▸ Records for this exercise
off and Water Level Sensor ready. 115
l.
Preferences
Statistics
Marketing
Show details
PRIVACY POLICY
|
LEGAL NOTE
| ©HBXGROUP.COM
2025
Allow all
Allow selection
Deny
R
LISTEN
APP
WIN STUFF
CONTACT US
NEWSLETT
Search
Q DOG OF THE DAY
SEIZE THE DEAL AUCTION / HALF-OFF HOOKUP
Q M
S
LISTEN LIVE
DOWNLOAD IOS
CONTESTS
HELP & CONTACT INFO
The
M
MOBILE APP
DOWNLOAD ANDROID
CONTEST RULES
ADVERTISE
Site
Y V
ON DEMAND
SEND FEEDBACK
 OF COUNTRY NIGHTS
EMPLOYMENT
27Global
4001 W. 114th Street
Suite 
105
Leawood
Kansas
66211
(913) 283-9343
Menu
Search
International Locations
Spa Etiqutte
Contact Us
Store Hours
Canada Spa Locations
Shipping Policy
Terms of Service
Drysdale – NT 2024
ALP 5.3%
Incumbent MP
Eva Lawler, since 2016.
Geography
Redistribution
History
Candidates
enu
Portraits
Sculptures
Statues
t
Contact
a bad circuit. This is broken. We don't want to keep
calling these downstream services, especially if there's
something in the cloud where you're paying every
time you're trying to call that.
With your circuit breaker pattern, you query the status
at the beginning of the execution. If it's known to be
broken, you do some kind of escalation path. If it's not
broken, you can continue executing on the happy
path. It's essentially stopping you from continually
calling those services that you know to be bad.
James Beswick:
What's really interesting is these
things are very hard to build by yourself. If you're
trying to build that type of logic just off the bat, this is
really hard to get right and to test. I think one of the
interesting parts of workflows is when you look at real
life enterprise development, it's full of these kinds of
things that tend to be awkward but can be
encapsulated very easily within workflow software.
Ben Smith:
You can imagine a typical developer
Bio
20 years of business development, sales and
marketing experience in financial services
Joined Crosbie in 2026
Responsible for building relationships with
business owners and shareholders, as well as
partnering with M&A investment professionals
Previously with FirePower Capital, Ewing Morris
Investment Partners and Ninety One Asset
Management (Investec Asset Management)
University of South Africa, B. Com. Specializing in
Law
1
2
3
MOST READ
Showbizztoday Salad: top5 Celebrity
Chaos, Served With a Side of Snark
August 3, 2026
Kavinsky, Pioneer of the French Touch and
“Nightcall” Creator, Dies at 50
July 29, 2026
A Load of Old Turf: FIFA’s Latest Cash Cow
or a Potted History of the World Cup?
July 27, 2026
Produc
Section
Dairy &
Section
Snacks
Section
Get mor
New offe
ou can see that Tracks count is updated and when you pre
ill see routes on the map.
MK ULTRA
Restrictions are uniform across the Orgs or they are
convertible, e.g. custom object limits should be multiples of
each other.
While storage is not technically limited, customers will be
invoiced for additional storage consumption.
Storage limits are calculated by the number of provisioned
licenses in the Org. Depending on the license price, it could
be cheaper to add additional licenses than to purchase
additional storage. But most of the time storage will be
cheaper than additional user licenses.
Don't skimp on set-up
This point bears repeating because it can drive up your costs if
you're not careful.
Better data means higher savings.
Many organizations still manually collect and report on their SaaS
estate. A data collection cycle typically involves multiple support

▸ What to produce
Everything from the line with "encapsulated very easily" through the line with "Responsible for building relationships with" in the listing above must be retyped exactly, with nothing added.

▸ Response for this exercise
encapsulated very easily within workflow software.
Ben Smith:
You can imagine a typical developer
Bio
20 years of business development, sales and
marketing experience in financial services
Joined Crosbie in 2026
Responsible for building relationships with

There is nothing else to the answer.